Thursday, March 29, 2018

Showers overnight and more coming today. We have fog right now which isn't surprising since the ground is still cold and the air is saturated. Tomorrow should be cloudy but dry so I might try to clean up some more outside. I didn't sweep the patio but I did uncover the clematis. I don't know if it survived yet. We'll see if anything sprouts. I have seeds to start set out: peppers, perpetual spinach, and malabar spinach to start with.

The argument over sales taxes and internet merchants is heating up again. Amazon, of course, has become the poster demon for the issue. And, given the fiscal conditions in most states, every state wants to tap that revenue. It can be a complicated issue. In my state, only the state levies a sales tax and reciprocal agreements with nearby states if residents make large purchases in those states. But in one of those states residents pay city, county and state sales taxes. I can see Amazon and other on-line retailers being hit up by cities and counties for sales tax revenues if the states are allowed to do so. Consumers would pay the sales tax but also increased costs for their merchandise as Amazon would have to spend more on the infrastructure to comply: computer capacity, programers, people to track any changes in tax levels in any jurisdiction, record keeping for all jurisdictions, and whatever else I haven't thought of. Yeah, brick-and-mortar retailers have to do some of that but for only the local taxing entities not for 50 states, gods know how many counties and cities.

This could be interesting.

I have seen stories about cities experiencing "ransom-ware" attacks. This is from Atlanta six days and counting from the attack. Evidently the city IT systems were audited last summer and warned of significant vulnerabilities. They were addressing identified problems as they could. Given the strains all government budgets are under these days I wonder where the money is coming from. IT systems and services are not cheap.

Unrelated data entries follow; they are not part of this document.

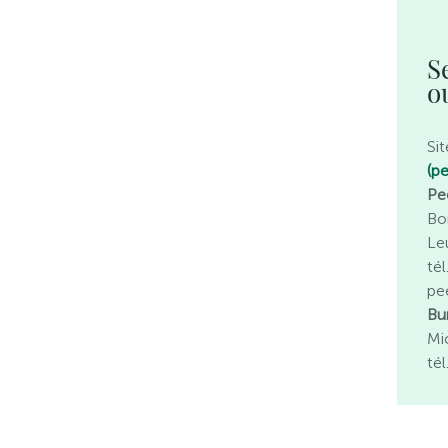
S
o
Sit
(p
Pe
Bo
Le
té
pe
Bu
Mi
té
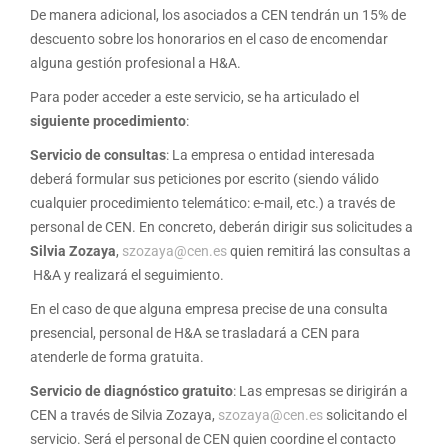
De manera adicional, los asociados a CEN tendrán un 15% de
descuento sobre los honorarios en el caso de encomendar
alguna gestión profesional a H&A.
Para poder acceder a este servicio, se ha articulado el
siguiente procedimiento
:
Servicio de consultas
: La empresa o entidad interesada
deberá formular sus peticiones por escrito (siendo válido
cualquier procedimiento telemático: e-mail, etc.) a través de
personal de CEN. En concreto, deberán dirigir sus solicitudes a
Silvia Zozaya
,
szozaya@cen.es
quien remitirá las consultas a
H&A y realizará el seguimiento.
En el caso de que alguna empresa precise de una consulta
presencial, personal de H&A se trasladará a CEN para
atenderle de forma gratuita.
Servicio de diagnóstico gratuito
: Las empresas se dirigirán a
CEN a través de Silvia Zozaya,
szozaya@cen.es
solicitando el
servicio. Será el personal de CEN quien coordine el contacto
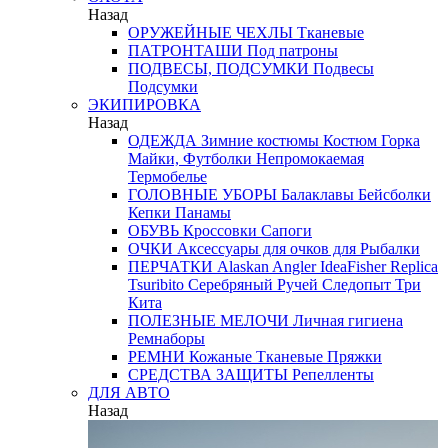
Назад
ОРУЖЕЙНЫЕ ЧЕХЛЫ
Тканевые
ПАТРОНТАШИ
Под патроны
ПОДВЕСЫ, ПОДСУМКИ
Подвесы
Подсумки
ЭКИПИРОВКА
Назад
ОДЕЖДА
Зимние костюмы
Костюм Горка
Майки, Футболки
Непромокаемая
Термобелье
ГОЛОВНЫЕ УБОРЫ
Балаклавы
Бейсболки
Кепки
Панамы
ОБУВЬ
Кроссовки
Сапоги
ОЧКИ
Аксессуары для очков
для Рыбалки
ПЕРЧАТКИ
Alaskan
Angler
IdeaFisher
Replica
Tsuribito
Серебряный Ручей
Следопыт
Три
Кита
ПОЛЕЗНЫЕ МЕЛОЧИ
Личная гигиена
Ремнаборы
РЕМНИ
Кожаные
Тканевые
Пряжки
СРЕДСТВА ЗАЩИТЫ
Репелленты
ДЛЯ АВТО
Назад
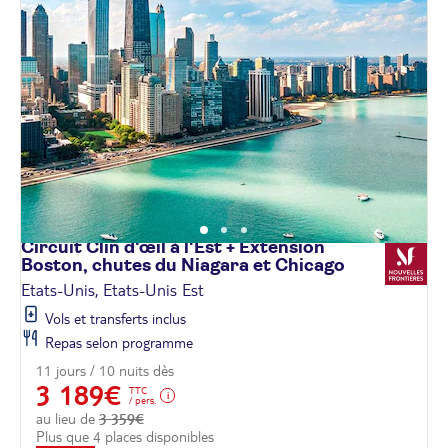
Circuit Clin d'œil à l'Est + Extension
Boston, chutes du Niagara et
Chicago
Etats-Unis, Etats-Unis Est
Vols et transferts inclus
Repas selon programme
11 jours / 10 nuits dès
3 189€
TTC
/ pers.
au lieu de
3 359€
Plus que 4 places disponibles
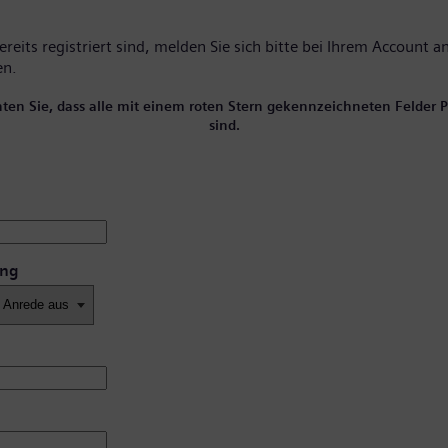
reits registriert sind, melden Sie sich bitte
bei Ihrem Account
an
en.
hten Sie, dass alle mit einem roten Stern gekennzeichneten Felder Pf
sind.
ung
*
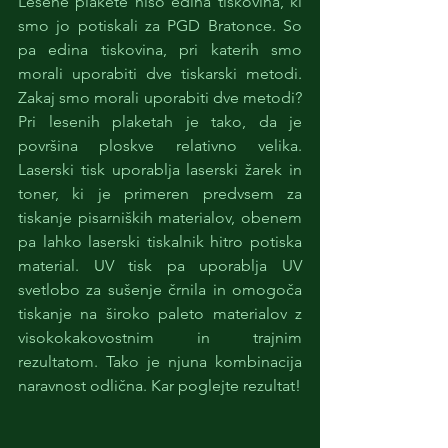
Lesene plakete niso edina tiskovina, ki 
smo jo potiskali za PGD Bratonce. So 
pa edina tiskovina, pri katerih smo 
morali uporabiti dve tiskarski metodi. 
Zakaj smo morali uporabiti dve metodi? 
Pri lesenih plaketah je tako, da je 
površina ploskve relativno velika. 
Laserski tisk uporablja laserski žarek in 
toner, ki je primeren predvsem za 
tiskanje pisarniških materialov, obenem 
pa lahko laserski tiskalnik hitro potiska 
material. UV tisk pa uporablja UV 
svetlobo za sušenje črnila in omogoča 
tiskanje na široko paleto materialov z 
visokokakovostnim in trajnim 
rezultatom. Tako je njuna kombinacija 
naravnost odlična. Kar poglejte rezultat! 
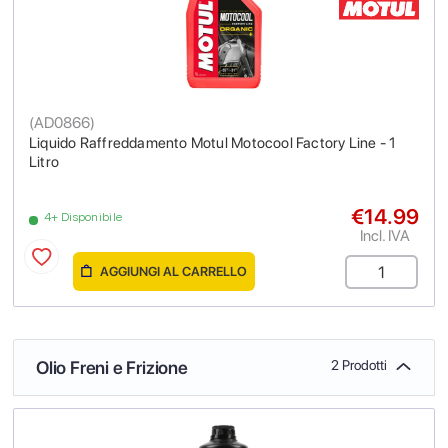
(
AD0866
)
Liquido Raffreddamento Motul Motocool Factory Line - 1
Litro
€14.99
4+ Disponibile
Incl. IVA
AGGIUNGI AL CARRELLO
Olio Freni e Frizione
2 Prodotti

This is interesting for its implications. For some months now I have been reading articles examining the possibility of a "guaranteed basic income." The discussion started in Europe and has come over here. Yesterday I read an article on a contrary possibility: a "guaranteed job." Both have one big problem: they rely on government funding which is precarious at best. We don't just overestimate the short term effects of technology while underestimating the long term effects we also overestimate the benefits while underestimating the disruptions. How often have we been told that automation and AI would produce as many jobs as are destroyed and that only the drudge jobs would be eliminated while more "creative" jobs would be created. Both contentions are problematic.